Certes, le Suédois n'a pas échappé au syndrome de l'invité-surprise. Tétanisé par l'enjeu, il n'a pas pu rééditer ses performances des tours précédents. Mais c'est surtout Federer qui a su sortir son meilleur match du tournoi, malgré une pluie fine tombée presque en permanence sur le Central.

Irruption sur le court

Au bout de treize minutes, le Suisse menait déjà 4 à 0 avec deux bris d'avance. Le Suédois s'est ressaisi à partir du set suivant, mais sans jamais relancer le suspense. Pendant presque toute la rencontre, Federer est resté d'un calme parfait grâce à son incomparable expérience des finales de Grand Chelem (19, record égalé).

Même l'irruption sur le court, au deuxième set, d'un énergumène qui a tenté de lui couvrir la tête avec un tissu ne lui a pas fait perdre son sang-froid. Et c'est au tout dernier moment, servant pour le match, qu'il a senti son bras trembler et offert à Soderling une de ses deux seules balles de bris du match.

Mais il a vite retrouvé sa sérénité pour conclure sous la formidable ovation d'un public parisien qui l'adore.

Ce triomphe est une magnifique réponse aux interrogations sur son déclin, qui alimentaient les discussions dans le monde du tennis depuis des mois.

Dépossédé de la première place mondiale par Nadal l'année dernière, Federer n'était pas tête de série no 1 pour la première fois depuis 2003. Et ses résultats en 2009 n'avaient pas rassuré ses supporteurs, rassérénés seulement une semaine avant Roland-Garros par sa victoire sur Nadal à Madrid.

Débarrassé d'un énorme poids, Federer risque d'être plus redoutable que jamais. «C'est peut-être ma plus grande victoire, celle qui m'enlève le plus de pression. Jusqu'à la fin de ma carrière, je vais pouvoir jouer tranquillement sans plus jamais entendre que je ne gagnerai pas Roland-Garros», a-t-il dit.

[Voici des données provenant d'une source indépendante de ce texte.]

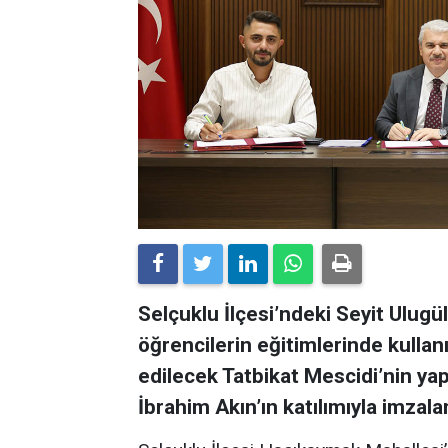
Selçuklu İlçesi’ndeki Seyit Ulug
öğrencilerin eğitimlerinde kulla
edilecek Tatbikat Mescidi’nin yap
İbrahim Akın’ın katılımıyla imzala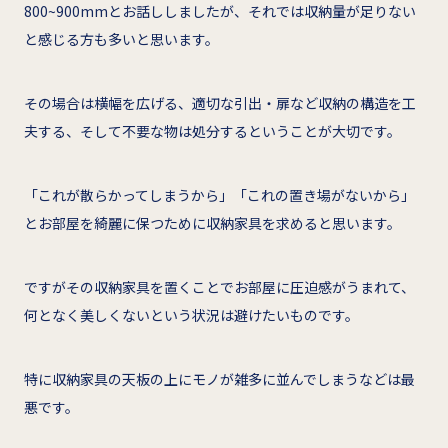
800~900mmとお話ししましたが、それでは収納量が足りない
と感じる方も多いと思います。
その場合は横幅を広げる、適切な引出・扉など収納の構造を工
夫する、そして不要な物は処分するということが大切です。
「これが散らかってしまうから」「これの置き場がないから」
とお部屋を綺麗に保つために収納家具を求めると思います。
ですがその収納家具を置くことでお部屋に圧迫感がうまれて、
何となく美しくないという状況は避けたいものです。
特に収納家具の天板の上にモノが雑多に並んでしまうなどは最
悪です。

Ses concurrents à Wimbledon, où il n'a pas digéré la perte de son titre l'année dernière, sont prévenus.

Chez les femmes

Svetlana Kuznetsova a remporté pour la première fois de sa carrière les Internationaux de France de tennis, samedi, après avoir battu en finale sa compatriote russe et numéro 1 mondiale Dinara Safina en deux sets de 6-4, 6-2 et une heure 14 minutes de jeu.